Bring Your Own Retriever¶
RecSys is batch/offline-first. It can consume embedding and candidate signals, but it is not a built-in vector database or feature store. For embedding-heavy deployments, use an external retriever to produce candidates, then let RecSys apply deterministic ranking, rules, diversity, explanations, exposure logging, and evaluation.
Contract¶
The retriever owns:
- embedding generation and refresh,
- vector/ANN index build and serving,
- feature-store or warehouse joins,
- retrieval latency and fallback behavior,
- retriever-specific monitoring.
RecSys owns:
- request validation and tenant-aware serving,
- deterministic ranking and merchandising rules,
- artifact rollout and rollback,
- exposure metadata,
- offline evaluation inputs and decision gates.
Request Shape¶
Send retrieved candidates through the existing recommendation request:
{
"surface": "home",
"k": 10,
"user": {"anonymous_id": "anon-123", "session_id": "sess-456"},
"candidates": {
"include_ids": ["sku-1", "sku-2", "sku-3"],
"exclude_ids": ["sku-hidden"]
},
"options": {"include_reasons": true}
}
Keep candidate IDs tenant-safe and catalog-valid. Do not send raw embeddings, email addresses, names, phone numbers, or other direct PII in request payloads.
Failure Behavior¶
If the retriever is unavailable, use one of these explicit fallbacks:
- call RecSys without
candidates.include_idsand rely on artifact-backed popularity/co-occurrence, - use cached retriever output with a short TTL,
- return merchandising fallback content in the client.
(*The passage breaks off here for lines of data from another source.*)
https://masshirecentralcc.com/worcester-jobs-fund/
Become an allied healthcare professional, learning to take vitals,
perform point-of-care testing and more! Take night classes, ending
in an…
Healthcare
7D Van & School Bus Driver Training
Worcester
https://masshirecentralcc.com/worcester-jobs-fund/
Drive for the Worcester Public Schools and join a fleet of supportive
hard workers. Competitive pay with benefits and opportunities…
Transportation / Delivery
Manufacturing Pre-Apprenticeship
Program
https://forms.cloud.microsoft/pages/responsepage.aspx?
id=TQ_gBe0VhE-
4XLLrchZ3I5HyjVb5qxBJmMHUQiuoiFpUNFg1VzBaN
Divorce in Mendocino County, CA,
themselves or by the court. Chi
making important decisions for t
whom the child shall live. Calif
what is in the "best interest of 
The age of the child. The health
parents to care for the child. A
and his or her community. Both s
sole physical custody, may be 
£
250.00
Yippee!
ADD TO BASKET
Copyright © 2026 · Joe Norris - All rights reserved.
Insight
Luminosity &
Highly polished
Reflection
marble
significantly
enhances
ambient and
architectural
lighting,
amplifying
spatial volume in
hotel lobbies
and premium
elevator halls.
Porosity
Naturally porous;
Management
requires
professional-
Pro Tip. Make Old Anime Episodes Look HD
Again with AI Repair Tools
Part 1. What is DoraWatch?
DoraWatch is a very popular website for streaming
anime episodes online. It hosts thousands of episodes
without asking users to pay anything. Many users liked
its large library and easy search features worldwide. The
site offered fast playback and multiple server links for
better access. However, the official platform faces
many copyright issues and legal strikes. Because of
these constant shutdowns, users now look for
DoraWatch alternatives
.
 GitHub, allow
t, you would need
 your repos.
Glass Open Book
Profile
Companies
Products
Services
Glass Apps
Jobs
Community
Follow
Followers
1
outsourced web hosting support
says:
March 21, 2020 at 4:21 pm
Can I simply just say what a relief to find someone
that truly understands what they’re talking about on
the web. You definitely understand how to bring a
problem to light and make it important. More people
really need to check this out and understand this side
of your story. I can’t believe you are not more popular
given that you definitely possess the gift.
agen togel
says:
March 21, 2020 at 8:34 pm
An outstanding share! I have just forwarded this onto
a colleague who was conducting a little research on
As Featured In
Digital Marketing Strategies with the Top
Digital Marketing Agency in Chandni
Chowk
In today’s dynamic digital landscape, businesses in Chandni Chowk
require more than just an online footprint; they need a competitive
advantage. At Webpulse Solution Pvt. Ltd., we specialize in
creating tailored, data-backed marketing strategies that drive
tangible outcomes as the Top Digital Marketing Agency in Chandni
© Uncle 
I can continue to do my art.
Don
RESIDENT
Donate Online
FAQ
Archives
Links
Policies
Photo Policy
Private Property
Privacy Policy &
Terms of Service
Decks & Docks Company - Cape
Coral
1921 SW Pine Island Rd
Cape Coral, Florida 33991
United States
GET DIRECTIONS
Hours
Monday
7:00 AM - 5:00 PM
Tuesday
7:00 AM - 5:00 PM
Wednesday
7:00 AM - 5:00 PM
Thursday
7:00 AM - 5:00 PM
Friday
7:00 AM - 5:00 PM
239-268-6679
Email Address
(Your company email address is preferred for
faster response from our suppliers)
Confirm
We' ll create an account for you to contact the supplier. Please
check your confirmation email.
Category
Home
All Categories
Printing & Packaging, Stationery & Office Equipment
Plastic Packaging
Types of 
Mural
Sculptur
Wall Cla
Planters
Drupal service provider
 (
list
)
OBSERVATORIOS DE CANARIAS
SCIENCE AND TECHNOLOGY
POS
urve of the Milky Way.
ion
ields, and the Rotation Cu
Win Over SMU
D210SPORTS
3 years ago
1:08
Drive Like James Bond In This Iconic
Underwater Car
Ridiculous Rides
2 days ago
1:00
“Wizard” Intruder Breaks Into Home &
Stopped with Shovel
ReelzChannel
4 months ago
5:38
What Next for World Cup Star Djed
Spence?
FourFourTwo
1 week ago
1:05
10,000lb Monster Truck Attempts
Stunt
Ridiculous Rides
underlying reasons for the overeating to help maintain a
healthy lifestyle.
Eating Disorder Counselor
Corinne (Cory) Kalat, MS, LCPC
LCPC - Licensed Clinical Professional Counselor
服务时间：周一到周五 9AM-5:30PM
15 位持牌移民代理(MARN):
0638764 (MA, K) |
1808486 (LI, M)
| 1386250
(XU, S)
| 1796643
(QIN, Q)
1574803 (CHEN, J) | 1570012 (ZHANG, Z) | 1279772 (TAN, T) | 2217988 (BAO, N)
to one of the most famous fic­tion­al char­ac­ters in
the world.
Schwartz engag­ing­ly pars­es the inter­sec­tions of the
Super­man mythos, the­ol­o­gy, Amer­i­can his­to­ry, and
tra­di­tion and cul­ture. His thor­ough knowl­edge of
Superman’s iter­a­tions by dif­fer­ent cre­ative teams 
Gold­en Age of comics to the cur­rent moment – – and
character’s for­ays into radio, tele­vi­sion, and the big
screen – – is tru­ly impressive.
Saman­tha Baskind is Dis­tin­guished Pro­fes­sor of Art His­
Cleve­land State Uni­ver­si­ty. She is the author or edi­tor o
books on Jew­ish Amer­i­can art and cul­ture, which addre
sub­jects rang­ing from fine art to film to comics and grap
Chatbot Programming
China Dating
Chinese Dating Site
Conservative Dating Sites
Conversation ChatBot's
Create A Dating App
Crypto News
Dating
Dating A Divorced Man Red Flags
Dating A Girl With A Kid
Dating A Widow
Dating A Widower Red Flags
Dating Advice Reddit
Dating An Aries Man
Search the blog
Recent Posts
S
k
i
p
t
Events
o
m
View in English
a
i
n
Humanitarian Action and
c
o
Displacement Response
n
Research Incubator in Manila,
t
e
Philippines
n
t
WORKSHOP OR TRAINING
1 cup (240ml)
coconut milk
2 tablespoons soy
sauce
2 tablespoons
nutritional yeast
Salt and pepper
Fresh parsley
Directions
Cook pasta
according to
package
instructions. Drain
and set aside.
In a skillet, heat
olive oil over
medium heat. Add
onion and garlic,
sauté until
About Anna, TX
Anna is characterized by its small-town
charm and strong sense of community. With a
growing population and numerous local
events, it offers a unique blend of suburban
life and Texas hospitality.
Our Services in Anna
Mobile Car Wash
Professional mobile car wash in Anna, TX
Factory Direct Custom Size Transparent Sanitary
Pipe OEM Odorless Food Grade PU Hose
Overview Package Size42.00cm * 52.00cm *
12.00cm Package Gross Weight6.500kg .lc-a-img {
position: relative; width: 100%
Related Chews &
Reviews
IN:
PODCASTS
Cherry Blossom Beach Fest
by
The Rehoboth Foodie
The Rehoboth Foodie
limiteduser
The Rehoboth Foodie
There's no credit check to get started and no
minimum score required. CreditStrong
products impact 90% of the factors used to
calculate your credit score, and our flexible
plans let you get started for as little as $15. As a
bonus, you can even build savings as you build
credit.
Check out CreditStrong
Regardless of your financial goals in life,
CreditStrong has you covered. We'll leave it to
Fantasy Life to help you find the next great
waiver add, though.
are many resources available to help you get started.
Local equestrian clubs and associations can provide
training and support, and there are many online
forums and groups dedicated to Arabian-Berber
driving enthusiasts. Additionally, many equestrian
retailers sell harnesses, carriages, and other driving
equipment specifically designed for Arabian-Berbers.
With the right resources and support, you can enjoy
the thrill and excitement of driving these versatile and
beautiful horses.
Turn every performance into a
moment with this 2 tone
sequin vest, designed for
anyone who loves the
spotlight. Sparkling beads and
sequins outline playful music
Log which fallback path was used so evaluation can exclude or slice degraded traffic.
Evaluation¶
Keep retriever version, index version, RecSys algorithm version, rules version, and manifest version in decision records. Do not ship a retriever change on KPI movement alone; first verify schema validity, join integrity, latency, errors, empty recommendation rate, and rollback readiness.